Do you know where I could find some small (EDC) carry slingshots that I can even hunt with? Please put links and I'm willing to buy one from a vendor if I like it. Thanks


----------



## brucered (Dec 30, 2015)

https://simple-shot.com

Any slingshot is capable of hunting if you use the proper ammo, bands and have good aim to make a humane kill.


----------



## Imperial (Feb 9, 2011)

brucered said:


> https://simple-shot.com
> 
> Any slingshot is capable of hunting if you use the proper ammo, bands and have good aim to make a humane kill.


this is true. its a tool until the person using it turns it into a weapon.

for example- a pencil is just a writing utensil until someone uses as a dart for ammo.


----------



## Tony the slinger (Sep 25, 2015)

Simple Shot has a lot of great slings at a low price and I would highly recommend them. If you shoot TTF, my Trout design is fairly compact and comes in high quality plywood. Hope you find something you like!


----------



## Clang! (Jan 16, 2017)

There's OPFS template available online.
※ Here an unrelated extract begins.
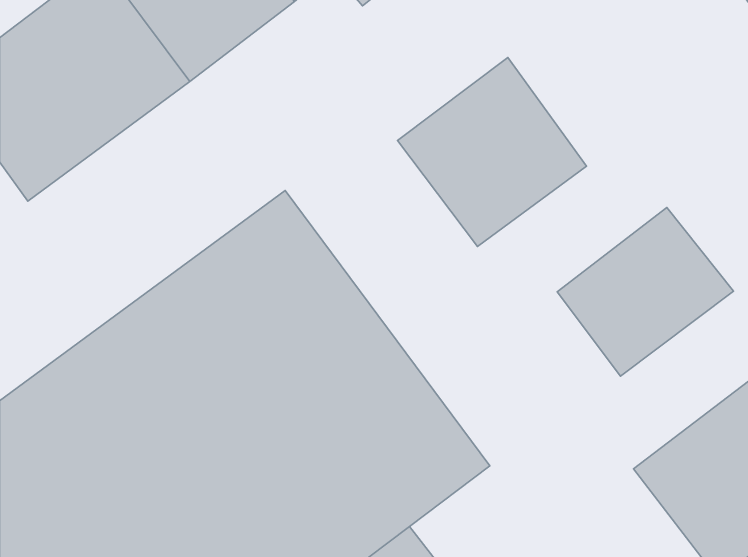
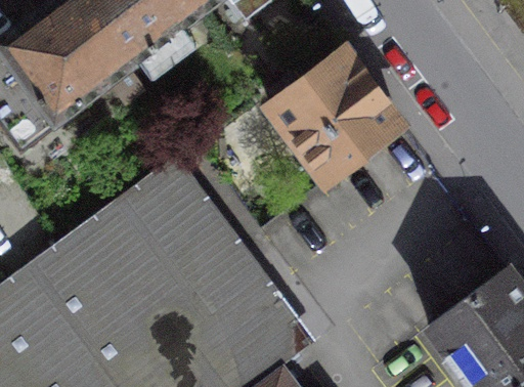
building: [557,208,733,376] -> none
Also, there was an Altoids tin competition a while back

http://slingshotforum.com/topic/15639-altoid-tin-build-off/

If you're really brave, you can always go frameless.

And, if you're willing to wait for the China post, there's Dankung flat stock slingshots

http://www.dankung.com/outdoor-products/field_category/dankung-slingshots-8/field_category/flatband-dankung-slingshots-9?ici=menu


----------



## mattwalt (Jan 5, 2017)

RatSucker - where are you based? you in the US or UK? Depending on where you're based there may be different requirements for EDC. Uk you'd may want super compact... or if you toss in a bag may not be too phased.


----------



## Grizzly Bear (Mar 6, 2017)

I'm based on west U.S.


----------



## Tag (Jun 11, 2014)

The boy shot by Bill Hays. It's in the template section here on the forum. They are made out of 6061 aluminum.


----------



## Grizzly Bear (Mar 6, 2017)

Ty


----------